Core genome phylogenetic analysis, phylogrouping, and multilocus sequence typing of W-ExPEC and C-ExPEC isolates

W-ExPEC strains that shared ≥96.03% similarity at the whole genome level with at least one C-ExPEC strain were selected for further analysis. A maximum-likelihood phylogenetic tree was generated using RAxML 8.2.1282 based on the core genome alignments produced by REALPHY v1.13 between W-ExPEC strains (n = 37) and their closest clinical counterparts (n = 38), as well as E. coli strains of known phylogroups28,29,30.

The phylogroups of the W-ExPEC and C-ExPEC strains were predicted with the ClermonTyping method, using the ClermonTyper (version 21.03) webserver83. Multilocus sequence typing (MLST) analyses were also performed on all presumptive W-ExPEC strains and clinical ExPEC strains using mlst 2.19.0 (https://github.com/tseemann/mlst) with the Escherichia coli #1 scheme. All information pertaining to the bacterial strains included in the phylogenetic analysis can be found in Supplementary Table 4. The phylogenetic tree was then visualized and annotated using the R packages ggplot2 version 3.3.384, ape version 5.4.185 and ggtree version 2.2.486.

Pan-genomic analysis, accessory genome clustering tree, and whole genome screening of virulence and antibiotic resistance genes

A pan-genomic analysis of all presumptive W-ExPEC strains (n = 86), clinical NMEC and BBEC strains representing the closest clinical counterparts, reference UPEC strains, naturalized wastewater strains, and laboratory reference strains was performed using Roary 3.13.087. Reference UPEC strains and naturalized wastewater strains were included in the analysis, as previous studies have demonstrated that these subpopulations can be isolated from chlorinated sewage and finished wastewater effluents16,17,23. Laboratory reference E. coli strains (i.e., E. coli K12 MG1655, E. coli K12 W3110, E. coli K12 BW2592, and E. coli ATCC 25922) were included in the analysis to represent a non-pathogenic reference subgroup. All original presumptive W-ExPEC isolates identified were included, including any presumptive W-ExPEC strains without clinical NMEC and BBEC matches as they may still represent strains with extraintestinal pathogenic potential that lacked a suitable clinical counterpart in the repository used for this analysis. An accessory genome phylogenetic analysis was then conducted based on the binary presence and absence of accessory genes within the calculated pan-genome, as determined by Roary 3.13.087. The accessory genome phylogenetic tree was then visualized and annotated using the R packages ggplot2 version 3.3.384, ape version 5.4.185, and ggtree version 2.2.486.

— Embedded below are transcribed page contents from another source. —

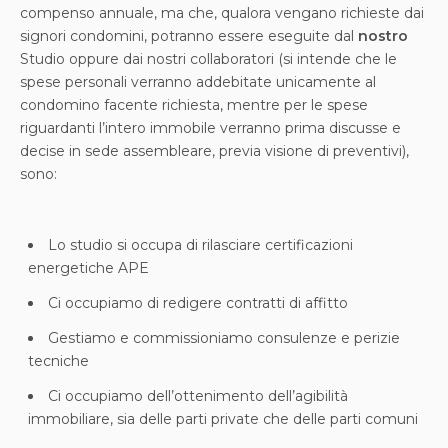
compenso annuale, ma che, qualora vengano richieste dai
signori condomini, potranno essere eseguite dal
nostro
Studio oppure dai nostri collaboratori (si intende che le
spese personali verranno addebitate unicamente al
condomino facente richiesta, mentre per le spese
riguardanti l’intero immobile verranno prima discusse e
decise in sede assembleare, previa visione di preventivi),
sono:
Lo studio si occupa di rilasciare certificazioni
energetiche APE
Ci occupiamo di redigere contratti di affitto
Gestiamo e commissioniamo consulenze e perizie
tecniche
Ci occupiamo dell’ottenimento dell’agibilità
immobiliare, sia delle parti private che delle parti comuni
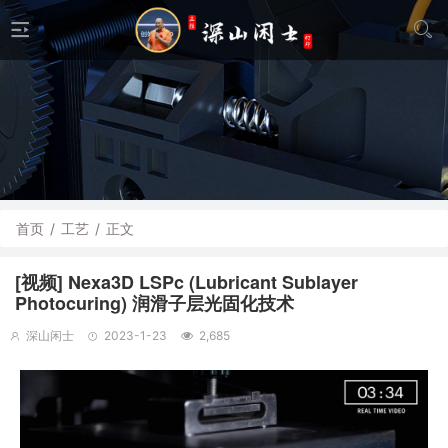
首页
/
工艺
/
正文
[视频] Nexa3D LSPc (Lubricant Sublayer
Photocuring) 润滑子层光固化技术
深山闲士
2023-1-23
2,685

The genomes of the selected W-ExPEC strains and their closest clinical counterparts were also screened for the presence of virulence genes and antibiotic resistance genes for comparison using ABRicate version 1.0.1 (https://github.com/tseemann/abricate), with a minimum query coverage of 90% and a minimum percent identity of ≥80%. For virulence gene identification, W-ExPEC and C-ExPEC genomes were screened against the Virulence Factor Database (VFDB; updated January 12, 2021)88 and Escherichia coli Virulence Factor Database (Ecoli_vf; updated January 12, 2021) (https://github.com/phac-nml/ecoli_vf). For antibiotic resistance gene identification, E. coli genomes were screened against the Comprehensive Antibiotic Resistance Database (CARD; updated January 12, 2021)89. The number of virulence and antibiotic resistance genes were then visualized and appended to the accessory genome tree.